NYU Law’s commitment to public interest law made the school an attractive destination for Ms. Lipow, who knew at the outset that she wanted to work in the social justice arena. “It’s clear at NYU Law that public interest isn’t the stepchild of legal careers,” she says.

NYU Law also helped Ms. Lipow broaden her perspective and see the role that litigation could play in larger movements. Professors including Derrick Bell, who taught Ms. Lipow constitutional law, and Judith Resnik ’75, a visiting professor from Yale Law School who taught civil procedure, used cases to build a story told over an entire semester, allowing students to not only see the principles underlying individual cases, but also to see the cases as part of a broader social justice movement. “They taught the stories behind the legal principles, and they did it in a very organized and systematic way,” she says.

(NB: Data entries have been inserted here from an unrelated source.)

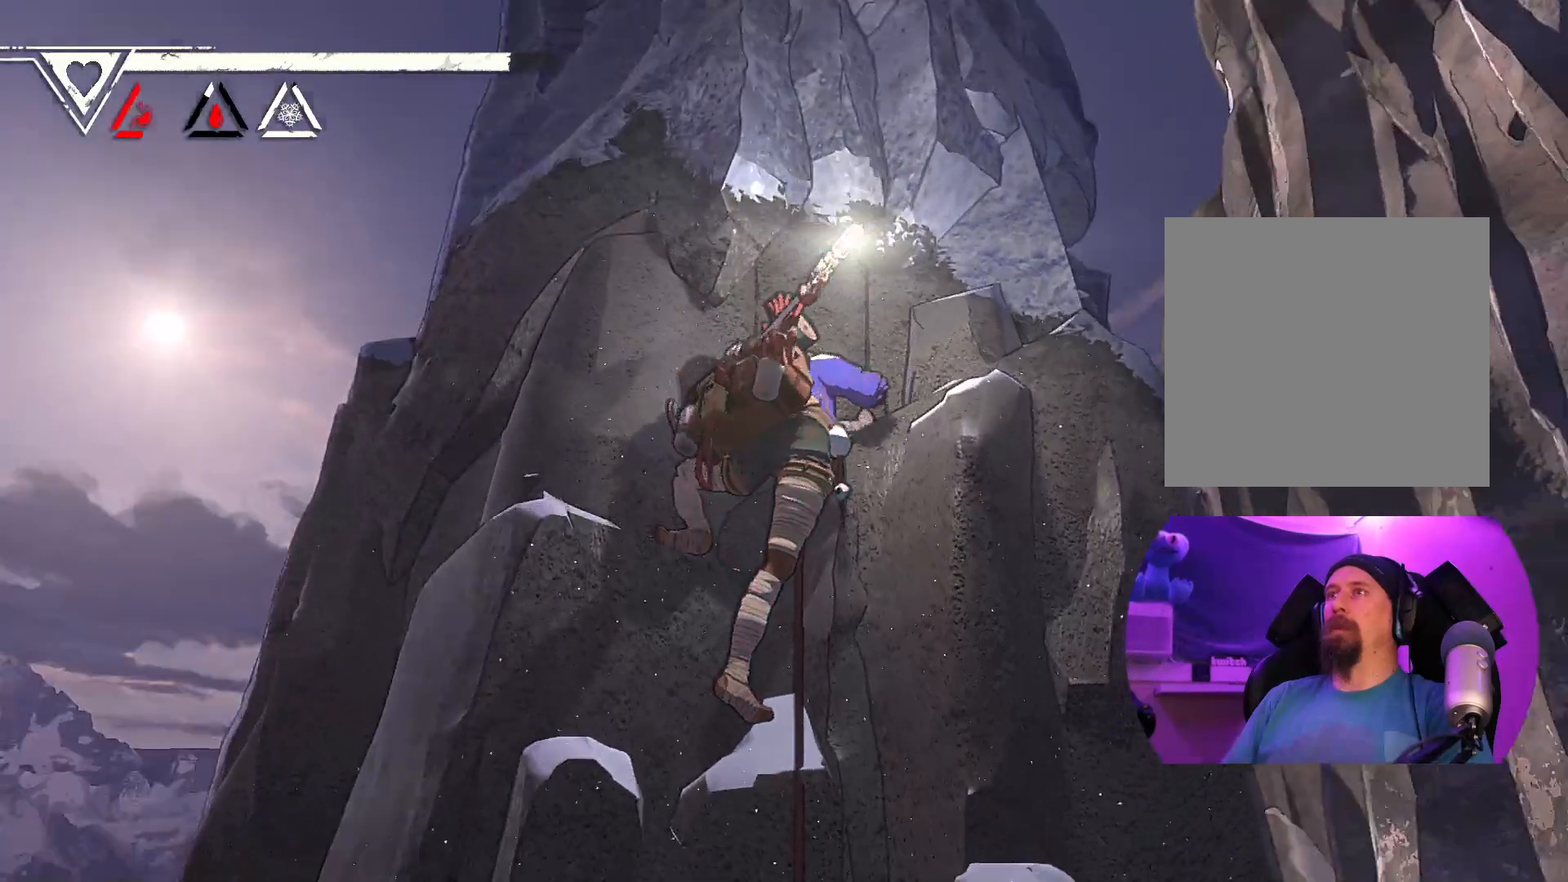
{"buttons": [], "left_stick": "center", "right_stick": "down", "events": []}
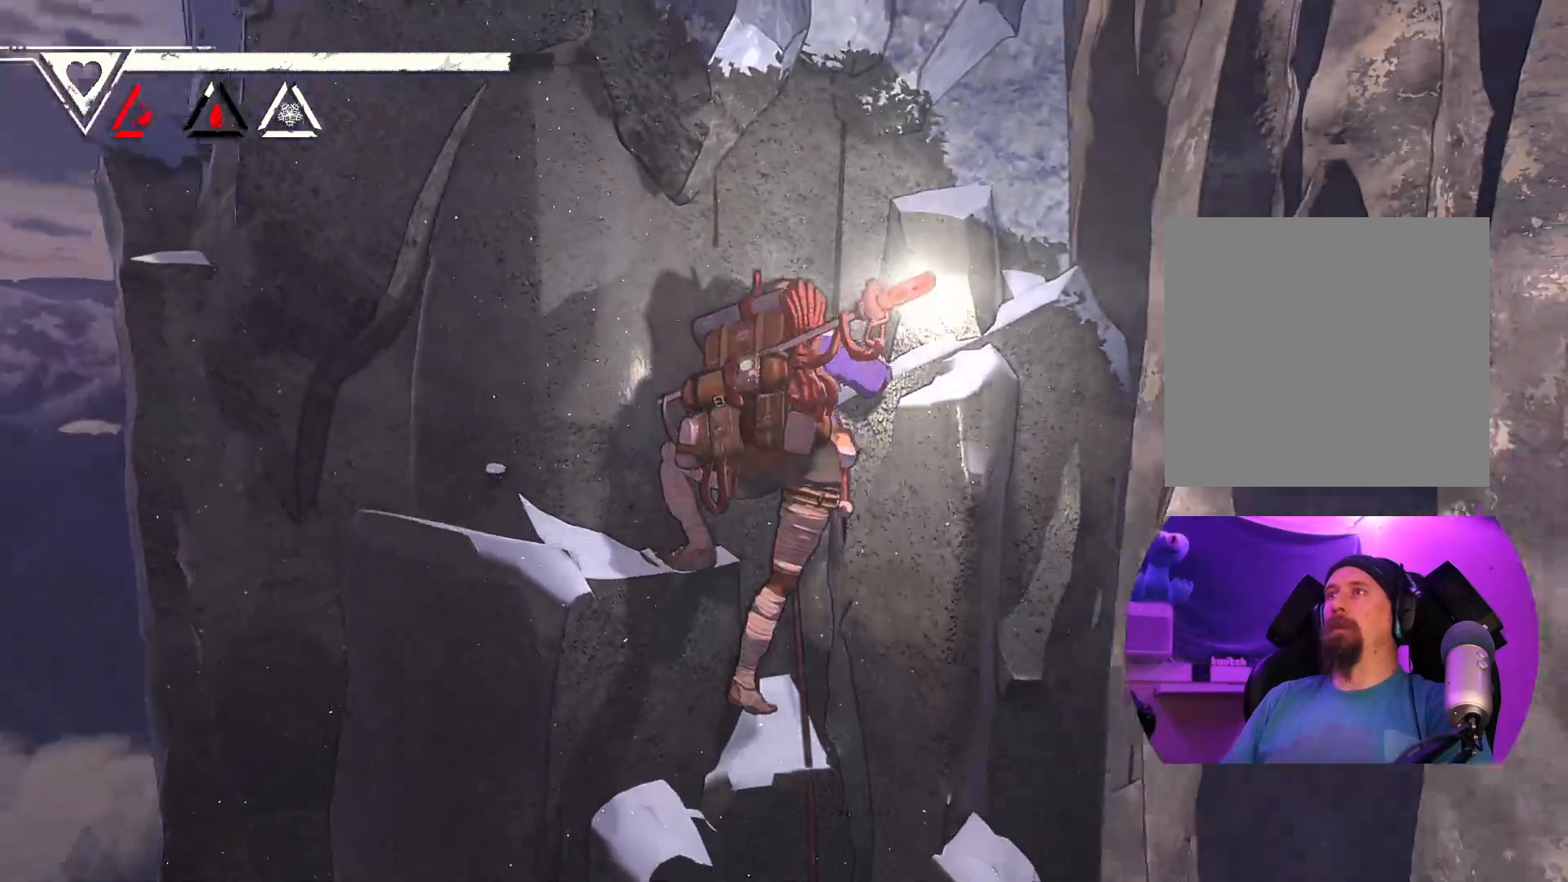
{"buttons": [], "left_stick": "center", "right_stick": "up-left", "events": [[283, "right_stick", "left"], [400, "right_stick", "up-left"]]}
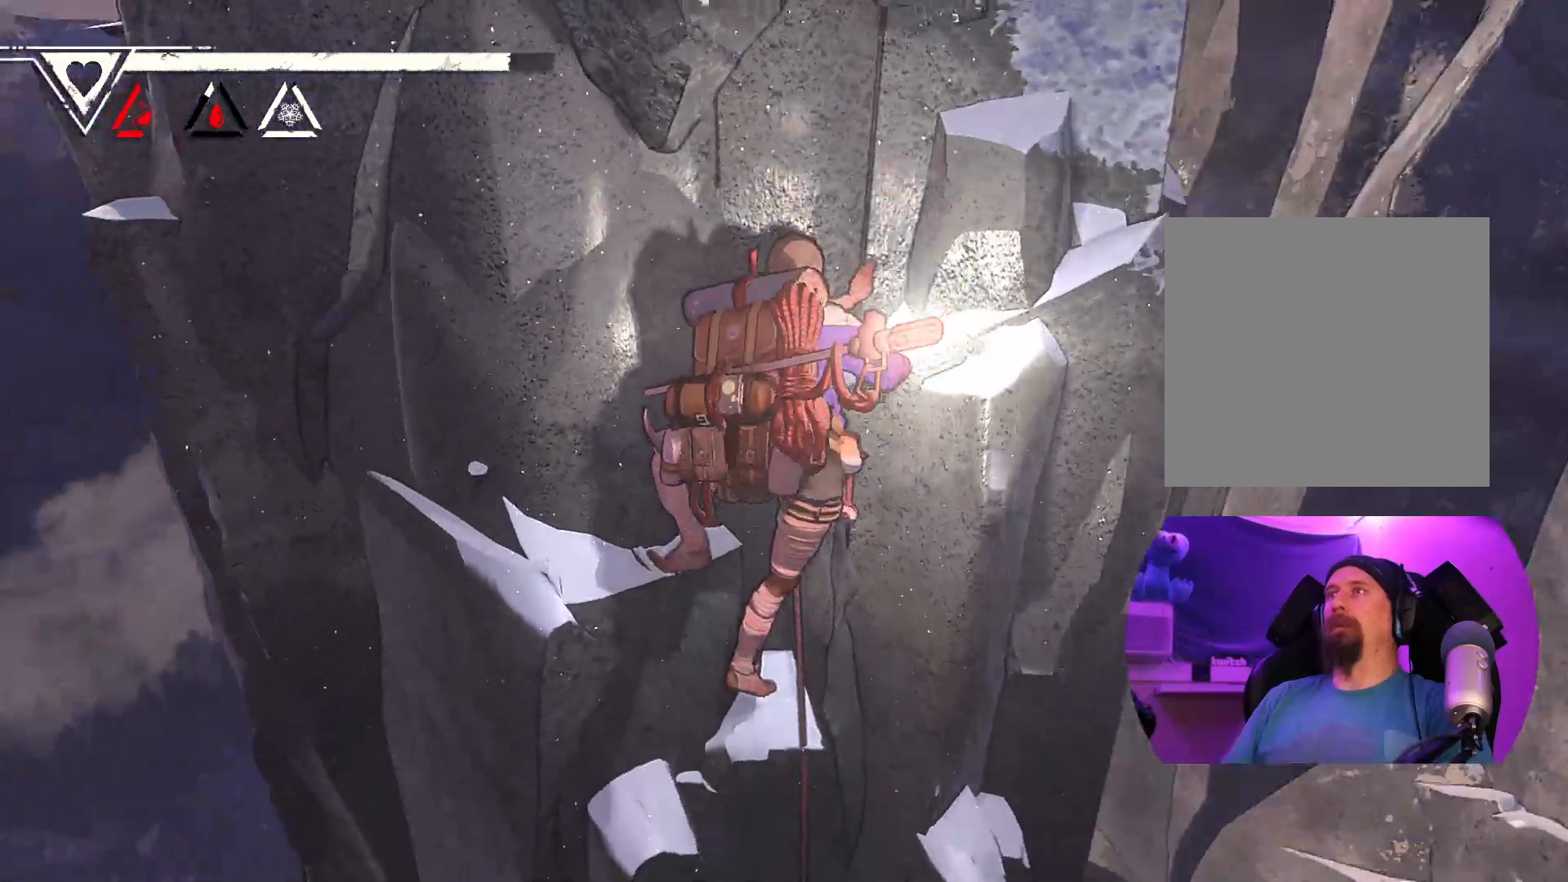
{"buttons": [], "left_stick": "center", "right_stick": "center", "events": [[100, "right_stick", "center"]]}
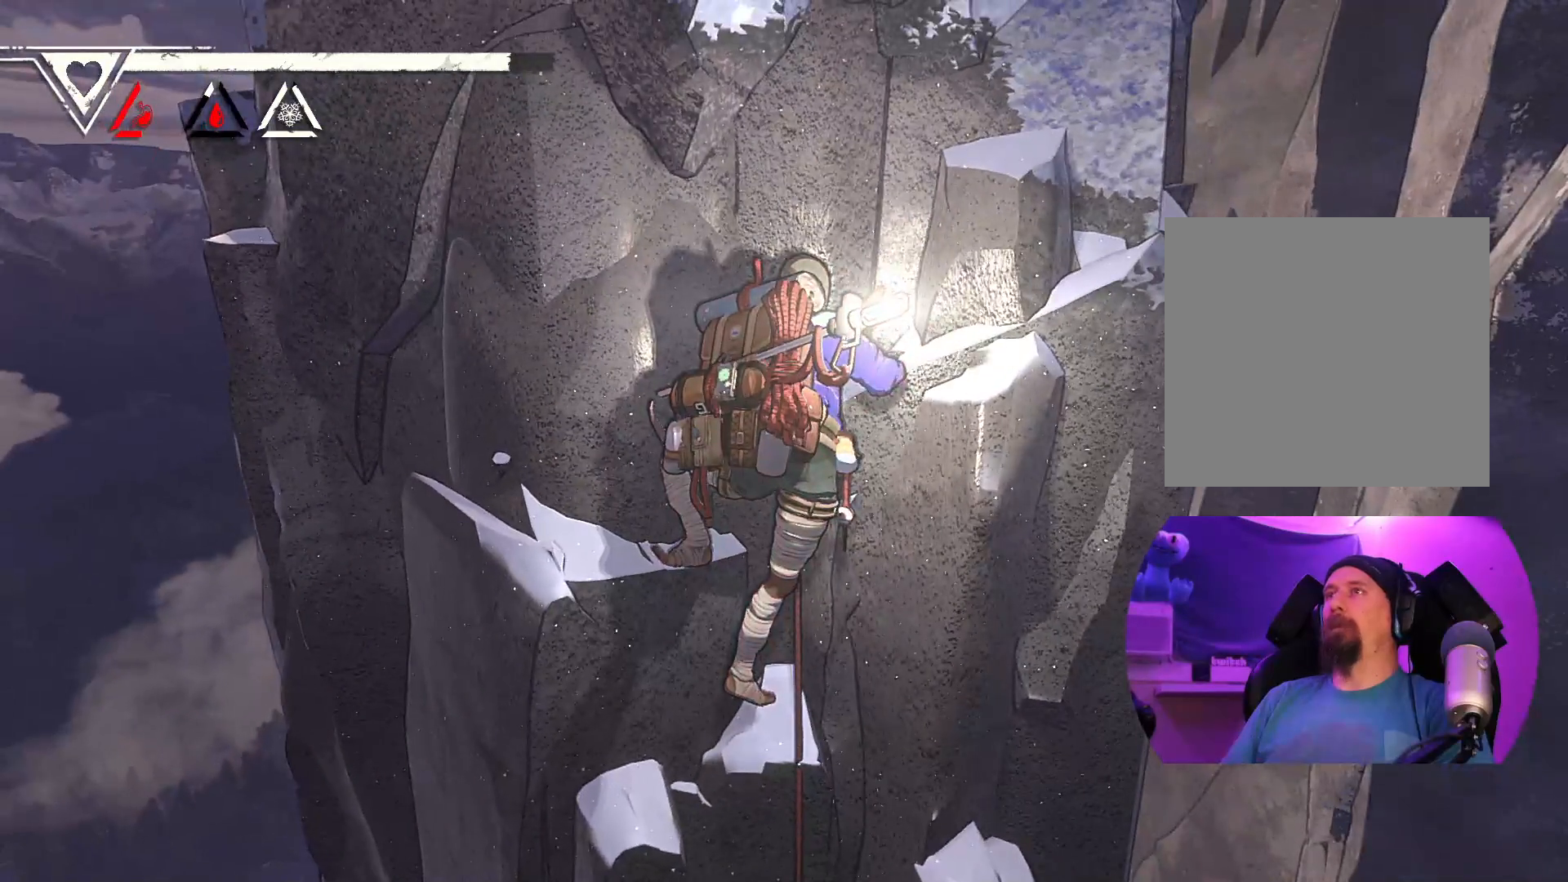
{"buttons": [], "left_stick": "center", "right_stick": "center", "events": [[100, "right_stick", "down"], [383, "right_stick", "center"]]}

Ms. Lipow pursued a career in public interest law after leaving NYU Law. She first joined Washington, DC law firm Hogan & Hartson as an associate in the firm’s community services department. In 2001, Ms. Lipow moved to the Montgomery, Alabama-based Southern Poverty Law Center as a law fellow and was subsequently promoted to a permanent position as a staff attorney. While at the center, she has worked on a broad range of civil liberties and civil rights cases, from a high-profile suit to remove a monument of the Ten Commandments that was displayed inside the Alabama Supreme Court building to class actions challenging conditions in juvenile prisons in Louisiana and Mississippi.

In her role as director of the SPLC’s Juvenile Justice Policy Group, which concentrates on Alabama and Florida while providing support to advocates in other states, Ms. Lipow works closely with partners including legal aid organizations, state leaders, and nonprofit organizations to push reform of states’ juvenile justice systems. “There’s no litigation,” she says. “It’s a purely collaborative approach.”

That approach has gotten results: The number of children in Alabama’s juvenile jails and prisons has dropped by half since the Juvenile Justice Policy Group began working with stakeholders in the state, says Ms. Lipow. The group also spearheaded a public relations campaign to support legislation to create a new juvenile justice act for the state; the new law passed in 2008.

Ms. Lipow says her passion for juvenile justice issues has strengthened considerably since she joined SPLC eight years ago. And while she doesn’t regret the time she spent earlier in her career working on First Amendment cases or civil liberties issues, she finds her work on juvenile justice reform more rewarding than any of her other legal work. “These things are very personal,” she says. “No matter how noble and selfless the cause, there’s always an element of personal interest that draws you from one thing to another. For me, it’s children caught up in the juvenile justice system.”